Car companies also see opportunity in this country of 20 million people, half of them female. Ahead of the ban being lifted, they’ve put Saudi saleswomen on showroom floors and targeted potential new drivers with advertising and social media marketing.
Still, car sales are expected to increase between six and 10 percent once women start driving, the chairman of the national committee for cars at the Council of Saudi Chambers told the daily Saudi Gazette.
None can drive until the ban is officially lifted.
Many haven’t had a chance to take the gender-segregated driving courses that were first offered to women only a few months ago. There’s also a waitlist of several months for a course at Princess Nora University in Riyadh.
And the classes can be costly, running several hundred dollars.
“We were princesses ..
. We were in a good place.
Now we’re going to be in a better place,” said Maram Al-Hazer, a manager at several car showrooms, including Ford, who has two family drivers. “To be honest everyone wants to relax and sit in the backseat and have someone to drive for them.
Though women don’t need a male relative’s approval to get a driver’s license or buy a car, the moral and even financial support of a husband or father is key in this male-dominated society, where men have final say over a woman‘s ability to marry, travel abroad or obtain a passport.
Uzma Chohan, 38, has never driven and relies on a driver or her husband to go places. She prefers to run errands with her husband, which means waiting until he’s back from work in the evening or until the weekend.

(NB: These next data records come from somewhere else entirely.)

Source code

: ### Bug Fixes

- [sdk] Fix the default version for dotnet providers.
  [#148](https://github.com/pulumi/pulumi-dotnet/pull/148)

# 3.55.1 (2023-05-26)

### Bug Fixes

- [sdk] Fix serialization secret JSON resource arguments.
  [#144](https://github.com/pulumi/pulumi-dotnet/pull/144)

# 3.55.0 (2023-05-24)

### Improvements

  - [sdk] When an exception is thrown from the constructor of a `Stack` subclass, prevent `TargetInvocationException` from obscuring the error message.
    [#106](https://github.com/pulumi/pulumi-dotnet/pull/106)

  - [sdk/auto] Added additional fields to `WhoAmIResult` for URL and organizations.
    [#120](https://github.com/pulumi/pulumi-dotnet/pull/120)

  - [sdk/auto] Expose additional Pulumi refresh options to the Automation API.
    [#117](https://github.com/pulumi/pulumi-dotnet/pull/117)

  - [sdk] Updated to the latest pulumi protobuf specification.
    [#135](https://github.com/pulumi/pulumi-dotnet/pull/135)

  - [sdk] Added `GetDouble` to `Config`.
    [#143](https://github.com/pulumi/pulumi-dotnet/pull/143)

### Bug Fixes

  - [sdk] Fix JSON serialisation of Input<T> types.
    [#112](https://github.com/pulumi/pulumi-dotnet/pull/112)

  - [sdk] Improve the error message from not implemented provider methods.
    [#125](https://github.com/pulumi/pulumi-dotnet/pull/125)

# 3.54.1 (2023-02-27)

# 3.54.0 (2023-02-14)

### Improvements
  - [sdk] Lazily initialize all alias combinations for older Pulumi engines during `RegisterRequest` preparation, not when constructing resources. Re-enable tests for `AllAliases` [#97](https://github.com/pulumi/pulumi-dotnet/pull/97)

“In the beginning years, like to two and three, I’m a little scared about the people. Some naughty guys, you know,” she said, giggling shyly.
Her husband, Mustafa Radwan, is encouraging her to drive and says he’d feel safer knowing that she and their two kids don’t need to rely on ride-hailing services. He’s optimistic and hopeful that Saudi men will be courteous to female drivers on the road.
Maybe it’s in the culture,” Radwan said.
Not sounding as convinced, Obeid said: “I wish there were more men like you.